Everybody has a life story. These are rich and varied and can be used to communicate who we are to the people around us
Life Story work involves helping people to record aspects of their past and present lives along with future hopes and wishes, often in a book or folder and, increasingly, in music, film and multi-media formats. Life Story work may have the potential to improve care for people with dementia in range of settings including hospitals and residential care homes, to support smooth transitions between care settings, and improve quality of life for those with dementia and their carers. The project aims to find out how, and in what circumstances, Life Story work could make a difference.
Partners in the study include the University of York Department of Health Sciences, the Hull York Medical School, Dementia UK, Innovations in Dementia, Anchor Trust, the Life Story Network, the University of Hull and Pennine Care NHS Foundation Trust.
The involvement of people with dementia and their carers is a key feature of this project - a network of advisers, including five people with dementia and five family carers, will draw on personal experiences to inform the project throughout. Kate Harwood, a family carer involved as an adviser on the project, explained: “When you can’t remember what happened last month, week or even half an hour ago, what can you find to talk about? Life stories with photos and words can be shared together, act as a reminder and gives others insight into the person with dementia. This is why I have become involved in the York University Life Story project and am pleased that family carers and people with dementia are being involved in the project from the very start.”
Researchers will carry out a systematic review of literature on Life Story work and gather qualitative data through focus groups involving people with dementia, family carers and professionals. They will then develop a theoretical good practice model of Life Story work as well as surveying the current use of Life Story work in dementia care across England. Finally, the researchers will assess the potential effects and costs of using the technique in specialist inpatient and long-term care settings, and consider further evaluation.
A short film, designed and created with the help of people with dementia and their carers, will then be produced to showcase the study’s key messages.
Lead researcher Kate Gridley, of SPRU, said: “Everybody has a life story.
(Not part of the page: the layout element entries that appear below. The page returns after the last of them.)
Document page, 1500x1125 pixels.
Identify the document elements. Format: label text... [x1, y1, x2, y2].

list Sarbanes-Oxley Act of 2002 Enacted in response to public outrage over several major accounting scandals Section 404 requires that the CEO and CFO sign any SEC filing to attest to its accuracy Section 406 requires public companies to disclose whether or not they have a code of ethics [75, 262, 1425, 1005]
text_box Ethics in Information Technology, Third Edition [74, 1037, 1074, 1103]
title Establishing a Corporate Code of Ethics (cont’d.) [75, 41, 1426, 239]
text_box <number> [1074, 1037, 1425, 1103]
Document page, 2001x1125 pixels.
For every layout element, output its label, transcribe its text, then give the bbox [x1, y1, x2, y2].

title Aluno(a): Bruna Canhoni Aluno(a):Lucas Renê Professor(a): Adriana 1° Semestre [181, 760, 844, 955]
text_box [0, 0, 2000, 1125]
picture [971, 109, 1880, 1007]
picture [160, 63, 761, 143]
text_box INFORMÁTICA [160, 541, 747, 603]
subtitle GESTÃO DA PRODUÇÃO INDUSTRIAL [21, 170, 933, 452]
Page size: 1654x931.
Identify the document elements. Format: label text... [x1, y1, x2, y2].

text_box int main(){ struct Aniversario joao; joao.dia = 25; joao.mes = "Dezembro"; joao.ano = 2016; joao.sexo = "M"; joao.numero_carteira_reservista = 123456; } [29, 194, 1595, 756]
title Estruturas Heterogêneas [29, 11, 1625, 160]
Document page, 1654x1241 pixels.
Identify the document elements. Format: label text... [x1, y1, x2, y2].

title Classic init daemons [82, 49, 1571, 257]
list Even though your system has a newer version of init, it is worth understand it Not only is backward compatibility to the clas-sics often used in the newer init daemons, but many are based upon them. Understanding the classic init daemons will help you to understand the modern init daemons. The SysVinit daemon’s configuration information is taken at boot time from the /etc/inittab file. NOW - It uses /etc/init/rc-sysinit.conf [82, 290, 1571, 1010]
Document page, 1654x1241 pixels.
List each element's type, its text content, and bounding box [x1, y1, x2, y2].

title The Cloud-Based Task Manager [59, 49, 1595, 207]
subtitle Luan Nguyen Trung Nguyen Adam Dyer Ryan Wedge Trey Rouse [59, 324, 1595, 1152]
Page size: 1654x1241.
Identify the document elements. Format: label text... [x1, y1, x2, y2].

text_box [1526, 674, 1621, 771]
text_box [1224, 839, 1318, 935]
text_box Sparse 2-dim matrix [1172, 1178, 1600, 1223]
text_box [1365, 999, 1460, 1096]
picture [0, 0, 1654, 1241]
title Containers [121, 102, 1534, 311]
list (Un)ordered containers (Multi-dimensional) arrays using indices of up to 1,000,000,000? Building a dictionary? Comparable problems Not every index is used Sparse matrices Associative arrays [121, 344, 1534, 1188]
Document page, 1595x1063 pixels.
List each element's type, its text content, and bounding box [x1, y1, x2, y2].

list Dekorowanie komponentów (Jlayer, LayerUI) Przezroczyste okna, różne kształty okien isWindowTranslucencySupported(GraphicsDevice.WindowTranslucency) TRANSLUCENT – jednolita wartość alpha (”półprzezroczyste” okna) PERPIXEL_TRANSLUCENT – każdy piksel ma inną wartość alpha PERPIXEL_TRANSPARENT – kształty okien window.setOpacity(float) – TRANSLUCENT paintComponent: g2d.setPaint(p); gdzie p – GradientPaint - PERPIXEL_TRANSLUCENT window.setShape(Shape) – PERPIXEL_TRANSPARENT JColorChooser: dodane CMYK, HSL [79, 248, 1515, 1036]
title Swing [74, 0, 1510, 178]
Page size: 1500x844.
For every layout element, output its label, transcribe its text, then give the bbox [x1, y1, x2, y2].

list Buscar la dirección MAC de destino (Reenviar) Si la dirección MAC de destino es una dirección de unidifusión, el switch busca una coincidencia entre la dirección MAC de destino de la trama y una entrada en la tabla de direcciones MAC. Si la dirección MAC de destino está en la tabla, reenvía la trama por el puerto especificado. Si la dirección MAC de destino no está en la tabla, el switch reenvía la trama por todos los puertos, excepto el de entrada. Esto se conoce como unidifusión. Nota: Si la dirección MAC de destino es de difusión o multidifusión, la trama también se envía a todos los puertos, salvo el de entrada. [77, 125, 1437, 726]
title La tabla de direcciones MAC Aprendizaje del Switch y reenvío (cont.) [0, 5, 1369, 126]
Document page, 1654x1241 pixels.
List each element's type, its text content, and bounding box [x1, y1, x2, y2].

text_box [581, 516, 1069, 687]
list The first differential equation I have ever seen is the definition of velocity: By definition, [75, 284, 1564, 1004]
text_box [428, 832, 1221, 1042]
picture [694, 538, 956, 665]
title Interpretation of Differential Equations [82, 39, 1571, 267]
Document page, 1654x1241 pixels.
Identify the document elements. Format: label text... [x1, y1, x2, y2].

These are rich and varied and can be used to communicate who we are to the people around us. People with dementia sometimes need help to communicate their histories and identities, and 'Life Story work' might provide a way for them to do this more easily.
“We aim to provide care providers, service planners and policy makers with robust evidence of the costs and potential outcomes of life story work to help improve decision making about the use of this approach.”
Funding and disclaimer
This project is being funded by the National Institute for Health Research Health Services and Delivery Research Programme. The views and opinions expressed in any reports and other outputs will be those of the authors and will not necessarily reflect those of the HS&DR Programme, NIHR, NHS or the Department of Health.